(Document text)
_ _ _ _

Hour of Code has come and gone; the reviews are jumping all around the interwebs (my own is coming shortly). But was it enough for your kids? Did your spawnlings savour the taste of coding … and then ask for more? And is coding really enough for them to start their career in-game development?
Lucky for you I found a few programmes for your spawnlings to join, starting with PlayStation First – an awesome incubator programme affiliated with colleges around the world. Not only did I gain a better understanding of the training available to budding game developers, I also had the opportunity for a one-on-one with the head of the programme.
PlayStation First is an academic development programme that works with established colleges to create video games to be used with PlayStation consoles.
For example, PlayStation First has been working with the Academy of Interactive Entertainment (AIE), and subsequently an Australian gaming studio Nnooo. Together, they have identified promising students at AIE and fast-tracked them through the PlayStation First programme.
The programme has worked so well, PlayStation First had its own stand at PAX Aust and showcased eight (8) student creators with demos of their new games. The games are limited to PlayStations only, but it’s the business skills they learn within the programme itself that really make the difference.
These guys learn how to SELL their games. Game design and development is fine, and handy to know. I am in no way disrespecting the development. But this programme is a full incubation experience. There is nothing more painful than watching a budding game developer absolutely choke while giving a pitch, subsequently losing the opportunity and any confidence they had to develop another game.
So when the chance came up to interview Dr Mara Stukoff (Head of PlayStation First, XDEV Studios SCE Europe), I jumped at it. The more budding developers I share secrets with, the more it disrupts the industry. And disruption isn’t a bad thing; that’s where true creativity and initiative lie.
EG Mum (EGM): When it comes to the teams themselves, what are the three most important features you are looking for – the features that make you think “these guys can go even further”?
Dr Maria Stukoff (MS): That they’ve made something already! It doesn’t have to be a huge, sprawling, epic game. Just a game with one level can be enough. There are so many ways to make a game now and turn that idea in your head into something people can play.

_ _ _ _

(Exercises to complete)
• a. Reproduce word for word the part of the PlayStation First article starting with "For example, PlayStation" and going on through "make the difference.".
• b. According to the PlayStation First article, how many student creators did PlayStation First showcase at its stand at PAX Aust?
The items after the PlayStation First article are separate material, unrelated to it.

(Records provided)
_ _ _ _

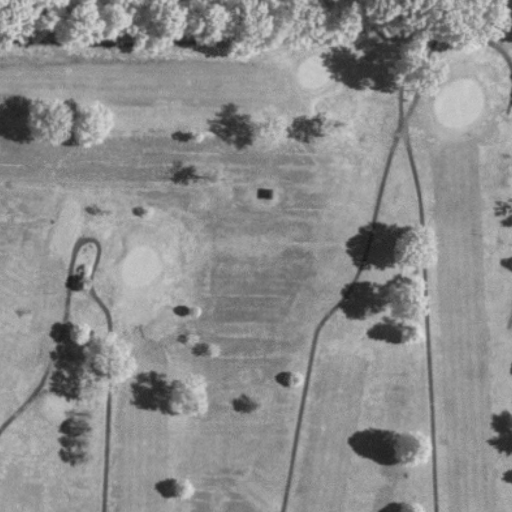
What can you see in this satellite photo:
road: (317, 28)
road: (510, 108)
park: (254, 267)
road: (182, 429)
road: (442, 474)
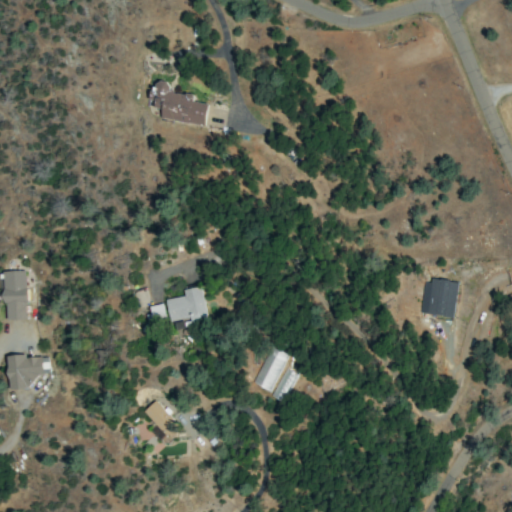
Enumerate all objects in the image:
road: (457, 6)
road: (363, 10)
road: (369, 20)
road: (230, 57)
road: (477, 83)
road: (496, 88)
building: (177, 105)
building: (14, 295)
building: (441, 297)
building: (188, 307)
building: (155, 312)
road: (5, 345)
road: (365, 348)
building: (268, 368)
building: (24, 370)
building: (160, 418)
road: (13, 429)
road: (257, 430)
road: (460, 451)
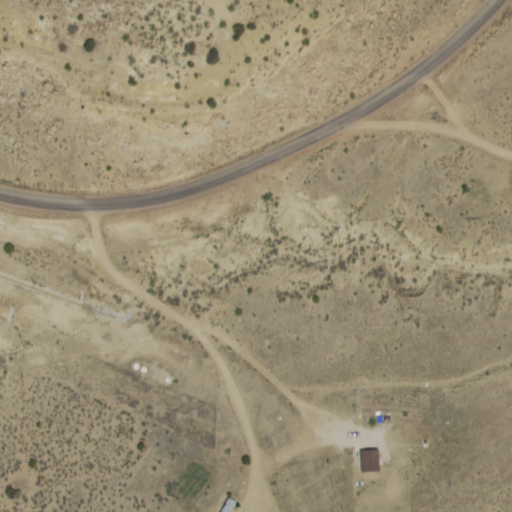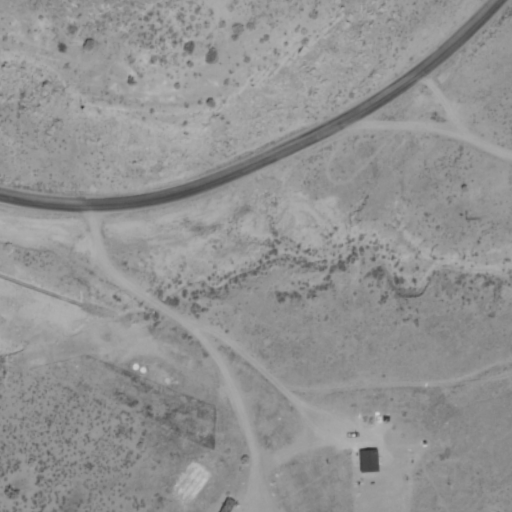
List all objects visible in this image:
road: (269, 157)
building: (370, 462)
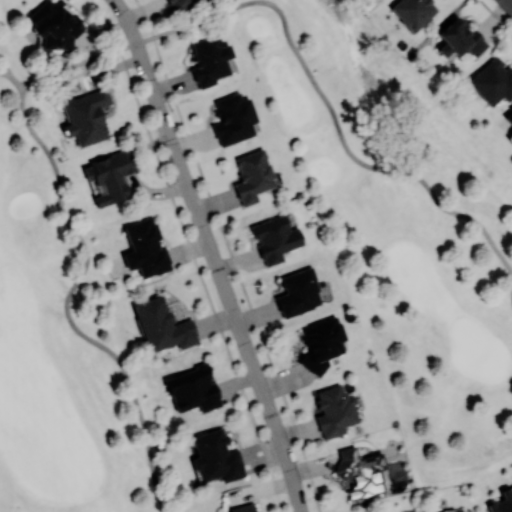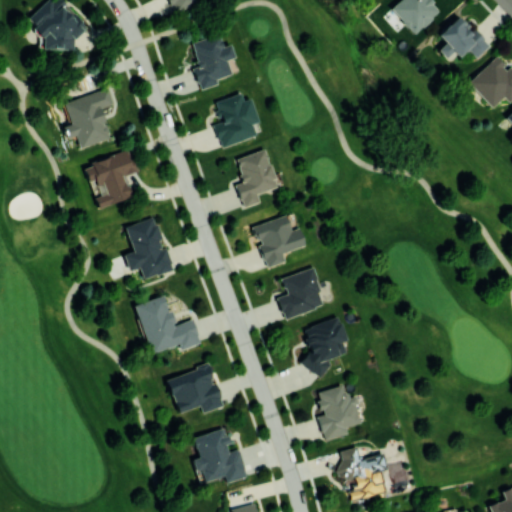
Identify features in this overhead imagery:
road: (509, 2)
building: (177, 3)
building: (413, 12)
building: (54, 24)
building: (458, 38)
park: (460, 57)
road: (0, 58)
building: (209, 59)
road: (79, 62)
road: (15, 80)
building: (492, 81)
road: (331, 111)
building: (86, 115)
building: (509, 116)
building: (232, 118)
building: (252, 175)
building: (109, 177)
park: (272, 229)
building: (274, 239)
building: (145, 248)
road: (213, 253)
building: (297, 292)
road: (66, 304)
building: (161, 325)
building: (319, 344)
building: (192, 389)
building: (334, 411)
building: (215, 456)
building: (359, 472)
building: (501, 502)
building: (242, 508)
building: (467, 511)
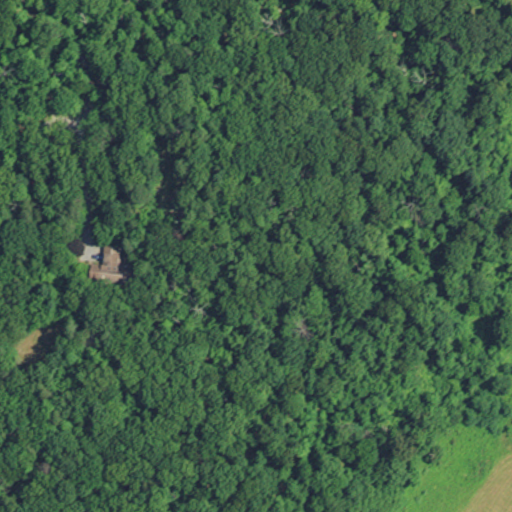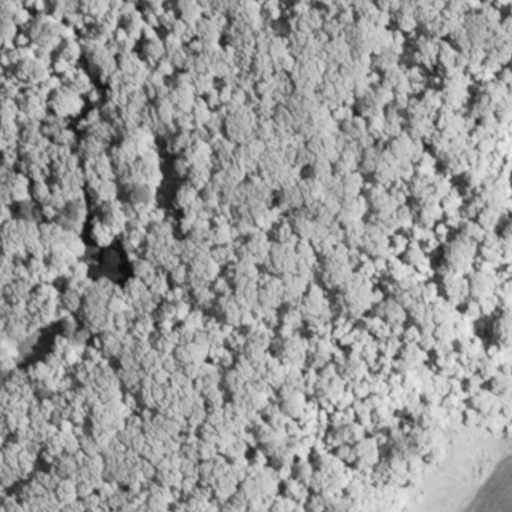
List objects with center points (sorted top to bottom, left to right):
road: (80, 142)
building: (119, 265)
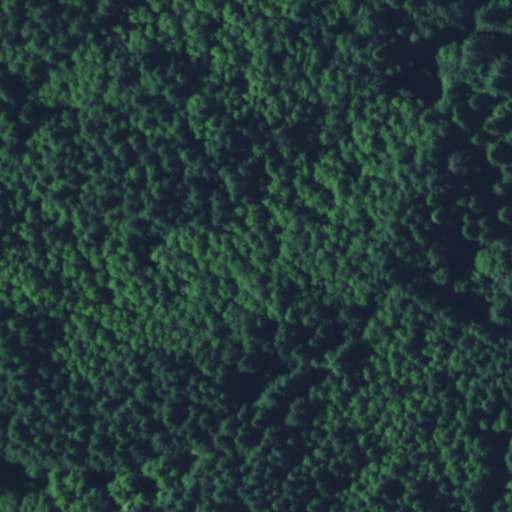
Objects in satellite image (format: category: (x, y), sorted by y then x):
road: (272, 410)
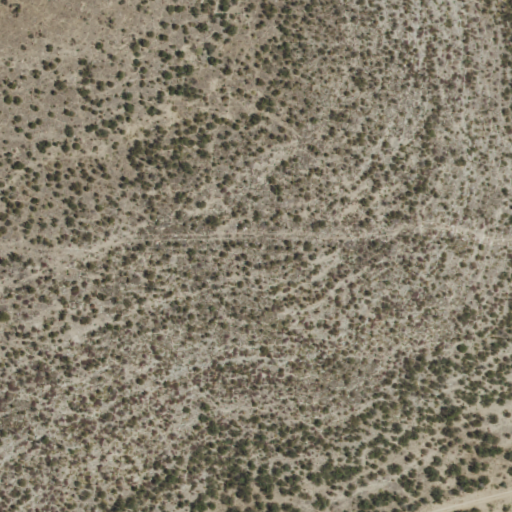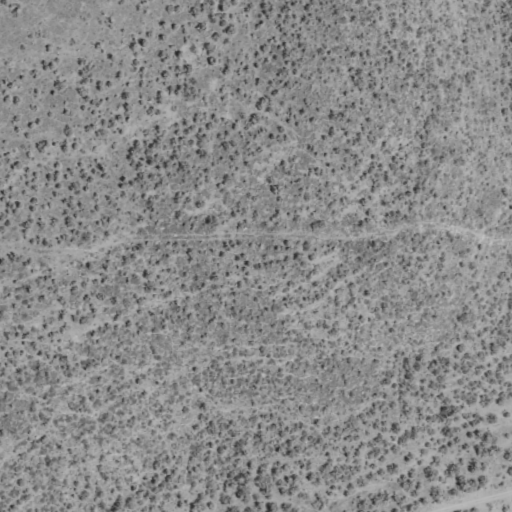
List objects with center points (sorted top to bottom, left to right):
road: (499, 508)
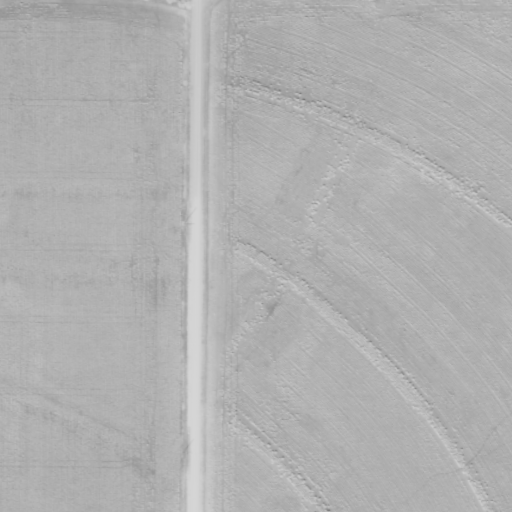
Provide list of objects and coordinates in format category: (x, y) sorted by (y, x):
road: (218, 256)
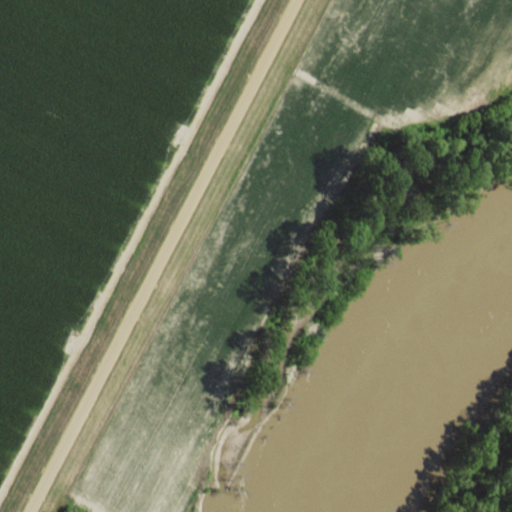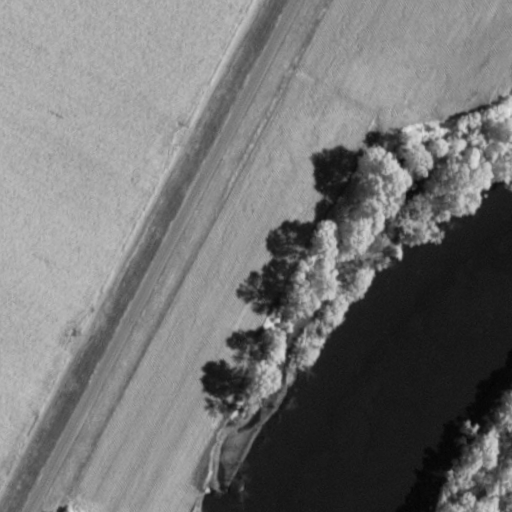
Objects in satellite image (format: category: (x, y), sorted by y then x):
road: (161, 256)
river: (404, 369)
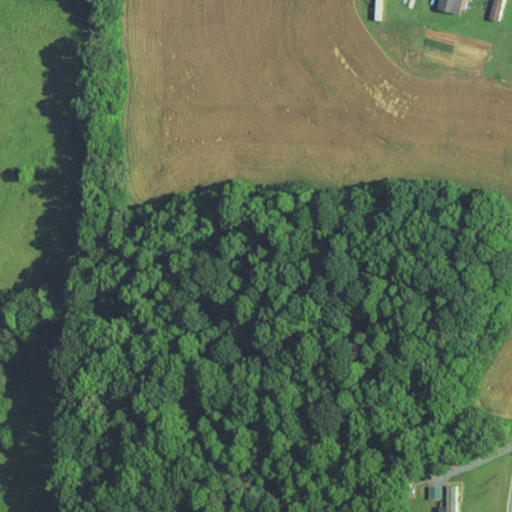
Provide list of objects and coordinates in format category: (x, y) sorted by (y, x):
building: (449, 4)
building: (495, 9)
road: (504, 474)
building: (434, 491)
building: (450, 498)
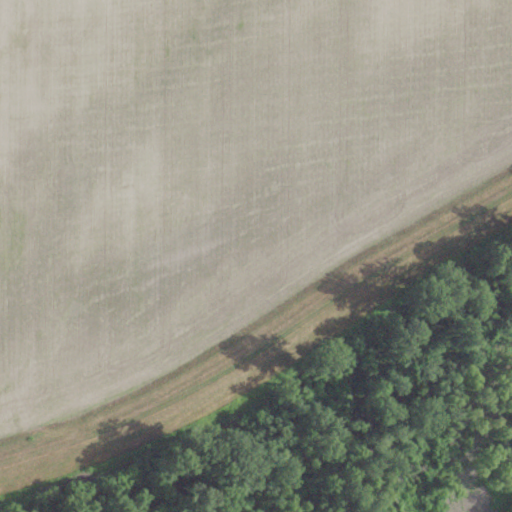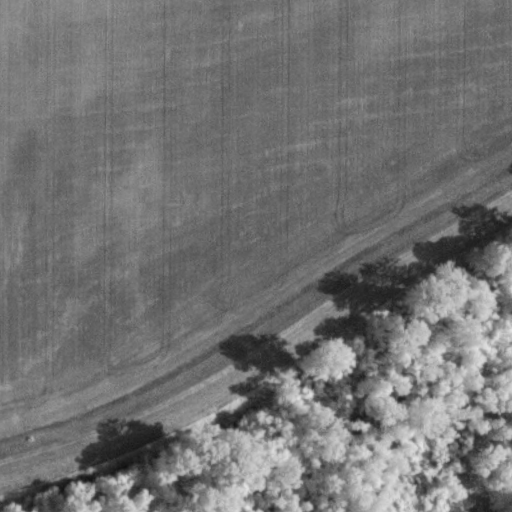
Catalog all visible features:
road: (262, 350)
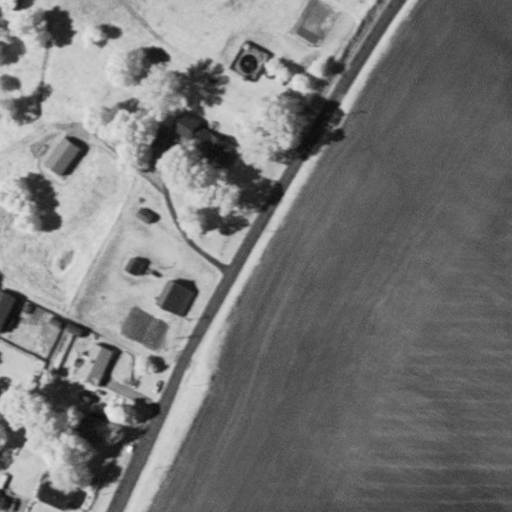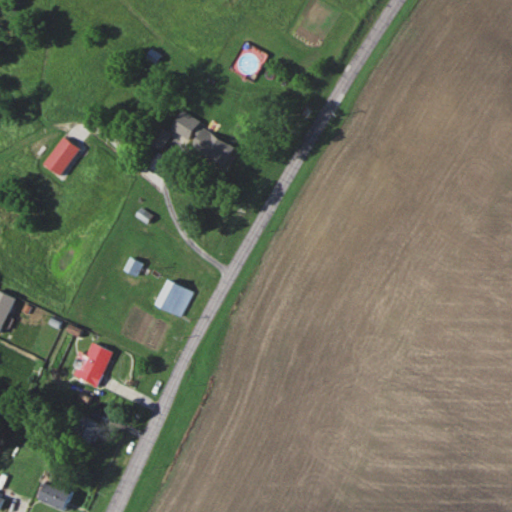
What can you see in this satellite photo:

_ _ _ _

(Solutions to the problems)
• a.
For example, PlayStation First has been working with the Academy of Interactive Entertainment (AIE), and subsequently an Australian gaming studio Nnooo. Together, they have identified promising students at AIE and fast-tracked them through the PlayStation First programme.
The programme has worked so well, PlayStation First had its own stand at PAX Aust and showcased eight (8) student creators with demos of their new games. The games are limited to PlayStations only, but it’s the business skills they learn within the programme itself that really make the difference.

• b. Eight student creators, with demos of their new games.